The first plant has a flowering season represented by \((5, 9)\), which corresponds to months 5, 6, 7, 8, and 9, so this plant flowers in June. The second plant is represented by \((9, 11)\), which corresponds to months 9, 10, and 11, so it does not flower in June. The third plant is \((12, 6)\), corresponding to months 12, 1, 2, 3, 4, 5, and 6, so it flowers in June. The last plant is \((0, 0)\), and it flowers all year round, also in June.

In total, there are 3 plants flowering in June. The function should return \(\mathbf{3}\).

Problem 12.10: Checkerboard Sum #

Given a 2D NumPy array, we want to compute the sum of all elements occurring in a checkerboard pattern of arbitrary size. The square in the first row and the first column is always black.

Write a function which takes as input a 2D NumPy array. The function should return the sum of all elements in the black squares of the checkerboard pattern.

Consider the 2D NumPy array below.

import numpy as np
A = np.array([[ 1.42,  4.0,  55.56, 63.0],
              [ 2.22,  2.22, 33.73, 40.11],
              [12.1,  17.24, 18.0,  33.5],
              [21.15, 14.76, 17.3,  22.1],
              [ 5.34,  6.0,   9.8,   8.18]])

Arranged in a checkerboard pattern the array looks like this:

image

The sum of all elements occurring in a checkerboard pattern on the black squares is

\[ 1.42 + 55.56 + 2.22 + 40.11 + 12.1 + 18.0 + 14.76 + 22.1 + 5.34 + 9.8 = 181.41 \]

and this is what your function should return, as seen below.

>>> checkerboard_sum(A)
np.float64(181.41)

The filename and requirements are in the box below:

checkerboard_sum.py

checkerboard_sum(A)

Return checkerboard sum.

Parameters:

  • A

numpy.ndarray

A 2D NumPy array.

Returns:

  • float

The sum of elements in checkerboard pattern.

Use the following script to check your function test_checkerboard_sum.py. If your function fails the test in this script, it will also fail when you hand it in.

Problem 12.11: Robust Values #

Given a NumPy array of numbers, we want find the values which are not more than one standard deviation away from the mean.

Given \(N\) numbers \(x_i\), the mean and the standard deviation are

\[ \mu = \frac{1}{N}\sum_{i=1}^N x_i \quad\quad \text{and} \quad\quad \sigma = \sqrt{\frac{1}{N}\sum_{i=1}^N (x_i - \mu)^2} \,\,. \]

The robust values (that we want to keep) are less than exactly one standard deviation away from the mean, i.e. a robust value \(x_i\) satisfies \(\mu -\sigma \leq x_i\) and \(x_i \leq \mu + \sigma\).

Write a function which takes as input a NumPy array. The function should return a NumPy array containing only the robust values in the same order as in the original array.

As an example, consider the input below.

>>> import numpy as np
>>> x = np.array([41.42, 44.32, 45.56, 63.01, 12.22, 42.82, 43.73, 40.11])

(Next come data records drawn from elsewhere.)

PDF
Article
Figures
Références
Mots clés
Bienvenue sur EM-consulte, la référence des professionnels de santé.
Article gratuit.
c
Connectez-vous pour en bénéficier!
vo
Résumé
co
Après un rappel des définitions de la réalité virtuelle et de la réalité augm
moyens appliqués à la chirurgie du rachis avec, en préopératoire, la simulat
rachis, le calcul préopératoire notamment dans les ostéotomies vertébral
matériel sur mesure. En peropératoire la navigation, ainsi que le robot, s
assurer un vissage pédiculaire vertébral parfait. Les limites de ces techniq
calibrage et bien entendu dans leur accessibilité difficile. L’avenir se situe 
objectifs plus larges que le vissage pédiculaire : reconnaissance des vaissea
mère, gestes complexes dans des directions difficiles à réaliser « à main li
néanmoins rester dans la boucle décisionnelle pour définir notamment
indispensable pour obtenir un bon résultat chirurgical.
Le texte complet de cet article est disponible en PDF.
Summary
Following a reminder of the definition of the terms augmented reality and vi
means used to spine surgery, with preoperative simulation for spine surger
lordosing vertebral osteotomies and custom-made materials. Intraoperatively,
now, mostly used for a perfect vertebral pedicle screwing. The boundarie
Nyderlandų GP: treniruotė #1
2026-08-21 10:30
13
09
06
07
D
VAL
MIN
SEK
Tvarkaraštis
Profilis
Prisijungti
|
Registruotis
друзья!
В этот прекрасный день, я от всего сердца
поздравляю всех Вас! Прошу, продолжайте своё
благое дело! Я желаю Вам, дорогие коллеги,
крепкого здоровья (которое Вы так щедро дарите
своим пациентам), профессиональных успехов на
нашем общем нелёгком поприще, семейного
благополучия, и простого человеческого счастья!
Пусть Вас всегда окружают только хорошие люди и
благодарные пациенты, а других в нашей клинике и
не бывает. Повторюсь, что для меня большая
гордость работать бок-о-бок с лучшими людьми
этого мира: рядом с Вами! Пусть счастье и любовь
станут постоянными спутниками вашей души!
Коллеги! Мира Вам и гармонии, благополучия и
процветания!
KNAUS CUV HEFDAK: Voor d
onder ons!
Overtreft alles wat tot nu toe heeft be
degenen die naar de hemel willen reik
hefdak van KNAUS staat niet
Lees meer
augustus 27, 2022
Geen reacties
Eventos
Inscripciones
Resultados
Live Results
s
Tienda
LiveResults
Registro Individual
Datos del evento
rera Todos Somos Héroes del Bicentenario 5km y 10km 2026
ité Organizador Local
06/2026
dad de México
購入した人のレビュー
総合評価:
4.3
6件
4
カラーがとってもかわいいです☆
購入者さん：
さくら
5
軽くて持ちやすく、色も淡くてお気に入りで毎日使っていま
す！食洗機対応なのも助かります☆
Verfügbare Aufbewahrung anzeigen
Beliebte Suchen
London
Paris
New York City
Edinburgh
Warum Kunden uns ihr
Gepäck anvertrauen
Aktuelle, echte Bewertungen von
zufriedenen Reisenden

The mean of the numbers is \(\mu = 41.65\), and the standard deviation is \(\sigma = 13.00\) (all values are here displayed with two decimals). The robust values are in the interval \([28.64, 54.65]\), so only values \(63.01\) and \(12.22\) should be removed, as seen in the code cell below.

>>> robust_values(x)
array([41.42, 44.32, 45.56, 42.82, 43.73, 40.11])

The filename and requirements are in the box below:

robust_values.py

robust_values(x)

Return values within one standard deviation from the mean of the input.

Parameters:

  • x

numpy.ndarray

A NumPy array.

Returns:

  • numpy.ndarray

A NumPy array with robust values.

Use the following script to check your function test_robust_values.py. If your function fails the test in this script, it will also fail when you hand it in.